Marco Gerhards
Es kommt auch nicht allzu oft vor, dass ein Buch, das vor mathematischen Formeln und Rechnungen nur so strotzt und nebenbei noch eine würzige Prise muslimischen Missionarscharakter beinhaltet, ein solcher, zugegebenermaßen verdienter, Erfolg zuteil wird. „Beremis Welt“ aber hat dies geschafft; eine Erzählung von einem einfachen Hirtenjungen, dessen besondere Gabe mathematische Fähigkeiten sind, wie schnelles Kombinieren, Zählen, Teilen oder Abstrahieren. Dadurch schafft er es, Streitfälle zu schlichten und Anerkennung zu gewinnen, was ja auch nicht Wunder nimmt, wenn man damit verfeindeten Parteien bei der gerechten Verteilung von Gütern weiterhilft und so zum Rechenkünstlermeister von Bagdad wird.
Die arithmetischen Etappen, die der fiktive Held in dieser Geschichte absolvieren muss, überzeugen aber nicht nur die handelnden Personen und Auftraggeber im Buch, sondern fordern auch die Leser zu kombinatorischen Höchstleistungen hinaus. Das magische Quadrat, das auf die Interessierten wartet, wird ja nicht einfach gelesen, wie man Literatur normalerweise goutiert, sondern muss verstanden und integriert werden. Und das macht den besonderen didaktischen Reiz aus. Es ist ein bisschen so wie bei „Sophies Welt“, nur besser, denn statt philosophischer Langatmigkeit warten hier Zahlenverständnis und das spannende Gefühl, dass es sich bei der Mathematik seit jeher um eine göttliche Wissenschaft handeln muss.

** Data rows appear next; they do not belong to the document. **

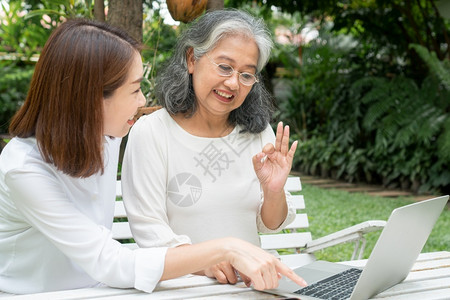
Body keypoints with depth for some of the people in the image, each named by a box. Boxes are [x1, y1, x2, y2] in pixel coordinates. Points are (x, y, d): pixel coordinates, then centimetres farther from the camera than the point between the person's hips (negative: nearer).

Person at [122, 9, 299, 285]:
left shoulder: (259, 131, 7)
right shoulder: (150, 132, -5)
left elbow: (269, 225, 10)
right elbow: (149, 228, -9)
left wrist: (274, 192, -11)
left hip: (250, 282, 2)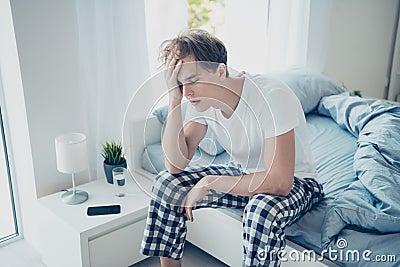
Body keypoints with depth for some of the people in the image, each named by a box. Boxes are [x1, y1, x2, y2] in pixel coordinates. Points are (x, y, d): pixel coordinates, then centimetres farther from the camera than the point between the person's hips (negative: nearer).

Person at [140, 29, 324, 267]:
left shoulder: (271, 96, -31)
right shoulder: (202, 99, -11)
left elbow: (280, 182, -36)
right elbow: (176, 165, -17)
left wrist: (208, 183, -28)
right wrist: (174, 99, -25)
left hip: (294, 181, -5)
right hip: (244, 174, 6)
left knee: (263, 211, -40)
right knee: (167, 183, -8)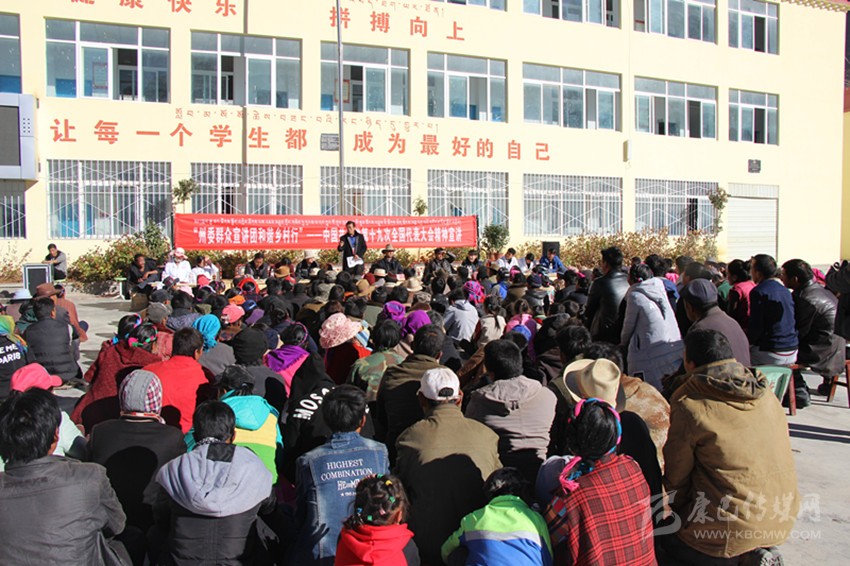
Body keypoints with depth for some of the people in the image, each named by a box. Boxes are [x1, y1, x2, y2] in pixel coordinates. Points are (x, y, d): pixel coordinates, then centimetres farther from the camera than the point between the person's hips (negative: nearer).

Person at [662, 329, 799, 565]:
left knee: (666, 535, 19)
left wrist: (677, 510, 14)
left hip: (733, 529, -6)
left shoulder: (689, 406, -16)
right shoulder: (766, 394, 1)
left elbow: (676, 474, -6)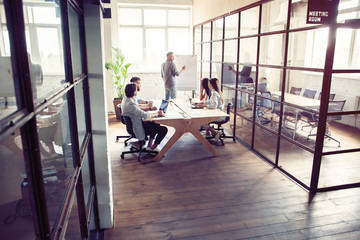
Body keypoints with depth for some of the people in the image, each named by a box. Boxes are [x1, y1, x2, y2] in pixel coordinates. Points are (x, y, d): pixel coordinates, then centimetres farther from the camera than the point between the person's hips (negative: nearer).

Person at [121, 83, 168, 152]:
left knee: (156, 124, 22)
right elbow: (145, 115, -30)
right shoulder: (131, 104, -30)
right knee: (164, 130, -9)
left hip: (134, 125, 10)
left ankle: (149, 146, 22)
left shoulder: (126, 100, 2)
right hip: (139, 130, -10)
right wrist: (157, 113, -16)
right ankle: (153, 148, 10)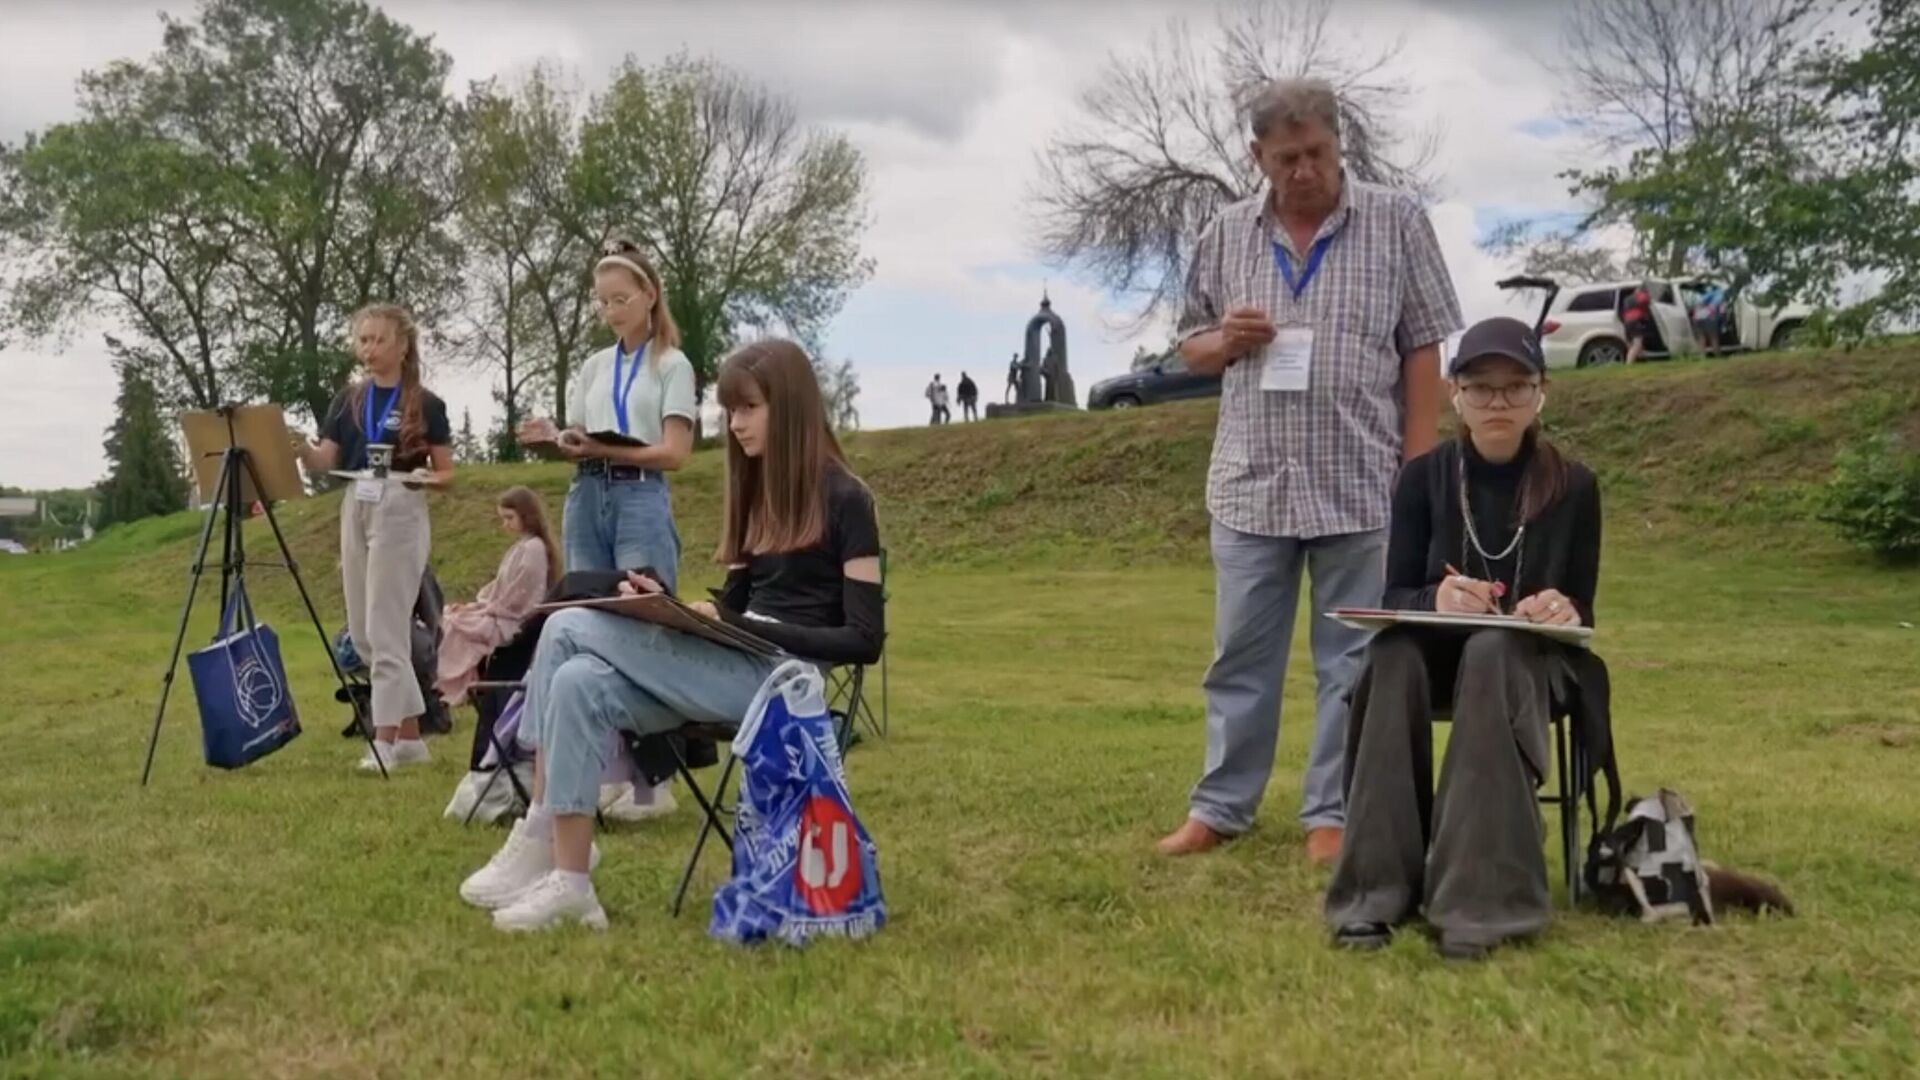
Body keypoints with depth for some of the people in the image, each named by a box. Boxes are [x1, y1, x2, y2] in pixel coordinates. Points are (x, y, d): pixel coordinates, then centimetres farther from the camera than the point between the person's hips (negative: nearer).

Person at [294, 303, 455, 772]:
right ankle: (410, 734, 16)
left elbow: (446, 474, 0)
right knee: (362, 633, 8)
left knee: (384, 630, -7)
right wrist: (301, 448, -17)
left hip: (401, 514, -6)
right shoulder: (348, 400, 11)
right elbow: (324, 462, 4)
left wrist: (424, 478, -21)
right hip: (354, 512, 6)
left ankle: (385, 739, 1)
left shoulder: (426, 404, -3)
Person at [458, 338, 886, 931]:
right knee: (581, 683, -19)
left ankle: (539, 845, -10)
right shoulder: (759, 490, 19)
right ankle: (567, 879, -20)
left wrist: (748, 626, -17)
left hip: (780, 678, -7)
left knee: (568, 629, -18)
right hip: (732, 667, 7)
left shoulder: (844, 500, -5)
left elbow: (864, 639, -10)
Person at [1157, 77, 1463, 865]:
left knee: (1352, 660, 5)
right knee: (1241, 655, 9)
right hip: (1251, 486, 3)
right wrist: (1224, 339, -9)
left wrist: (1420, 471, -6)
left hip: (1362, 488, -2)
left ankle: (1333, 814, 15)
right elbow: (1191, 348, 15)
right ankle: (1219, 806, 20)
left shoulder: (1397, 222, 0)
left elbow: (1423, 352, -1)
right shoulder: (1226, 236, 7)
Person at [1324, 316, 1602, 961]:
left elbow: (1581, 611, -1)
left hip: (1528, 659, -1)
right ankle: (1374, 891, -34)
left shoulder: (1572, 486, -2)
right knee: (1393, 654, -35)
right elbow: (1394, 599, -5)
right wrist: (1437, 600, -29)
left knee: (1491, 652, -37)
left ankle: (1479, 898, -38)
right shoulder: (1424, 477, -1)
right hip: (1435, 649, 1)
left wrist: (1564, 613, -26)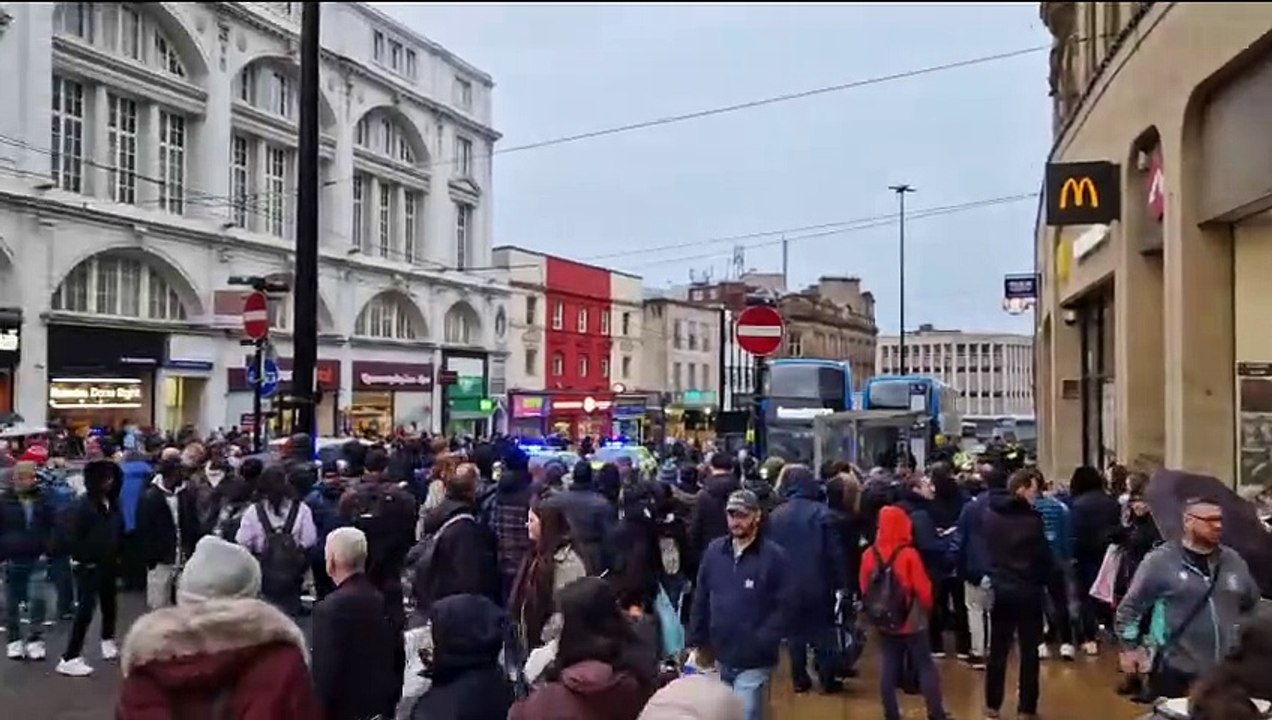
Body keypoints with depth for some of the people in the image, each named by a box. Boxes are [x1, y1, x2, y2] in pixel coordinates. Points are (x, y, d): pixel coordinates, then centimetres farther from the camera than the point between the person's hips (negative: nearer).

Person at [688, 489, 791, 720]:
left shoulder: (774, 556, -11)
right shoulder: (714, 551, 3)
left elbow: (784, 607, -12)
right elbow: (700, 600, 10)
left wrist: (760, 644, -19)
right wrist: (697, 641, 9)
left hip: (754, 662, -5)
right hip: (721, 656, 5)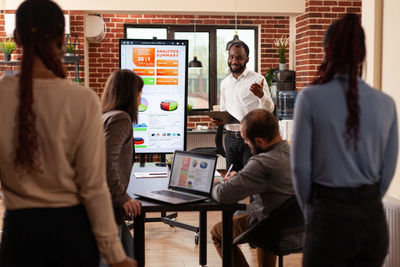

Man frage nur einmal die Phytagoreer.
Geschrieben wurde das Buch von Júlio César de Mello e Souza, der aus Brasilien stammte und, wen wundert’s, dort als Mathematikprofessor seiner Aufgabe nachging und nebenbei mehrere Bücher zu eben jenem Thema verfasste. Der fiktive Autorenname Malba Tahan, den sich Cesar gab, ist ein reichlich ausgestattetes Kunstprodukt, das eine eigene Biographie vorzuweisen hat und der dieses Werk im Jahre 1329 verfasste – allerdings nach muslimischer Zeitrechnung. In der uns bekannten Zählweise ist dies das Jahr 1903 gewesen. Der Brasilianer Cesar wurde sieben Jahre vorher geboren und wer weiß, wem er mit dieser Reminiszenz eine Aufwartung machen wollte. Erstmals veröffentlicht wurde das Buch in seinem Heimatland nämlich erst 1949. Seitdem aber hat es sich, kalendarische Unklarheiten hin oder her, über zwei Millionen Mal verkauft, die Neuausgabe bei Kein & Aber wird der Gesamtauflage noch einige weitere dazu bescheren.
Wer „Tausendundeine Nacht“ liebt, das Schillernde, das Anregende, das Mythische und das Religiöse, der ist hier bestens bedient. Wer nicht nur Schmökern, sondern auch Lernen möchte, ebenfalls. Und wer verstanden hat, das die Zahlen göttliche Qualität besitzen, dass Rhythmen der Natur sich zwar in Gleichungen aufmalen lassen, aber immer die staunende Unermesslichkeit des Daseins beinhalten, der hat entweder dieses Buch gelesen oder bei Menschen wie Johannes Kepler, dem Begründer der Weltharmonik, besonders gut aufgepasst.
Paulo Coelho bedankt sich einleitend für die Inspirationen, die in sein berühmtes Werk „Der Alchimist“ eingeflossen sind. Dem kann man sich bedenkenlos anschließen, auch wenn nicht jeder einen Weltbestseller danach schreiben wird. Eine neue Welt entdecken dürfte aber jedem gelingen.
Literaturangabe:
TAHAN, MALBA: Beremís’ Welt. Reise durch das Universum der Mathematik. Kein & Aber Verlag, Zürich 2009. 320 S., 19,90 €.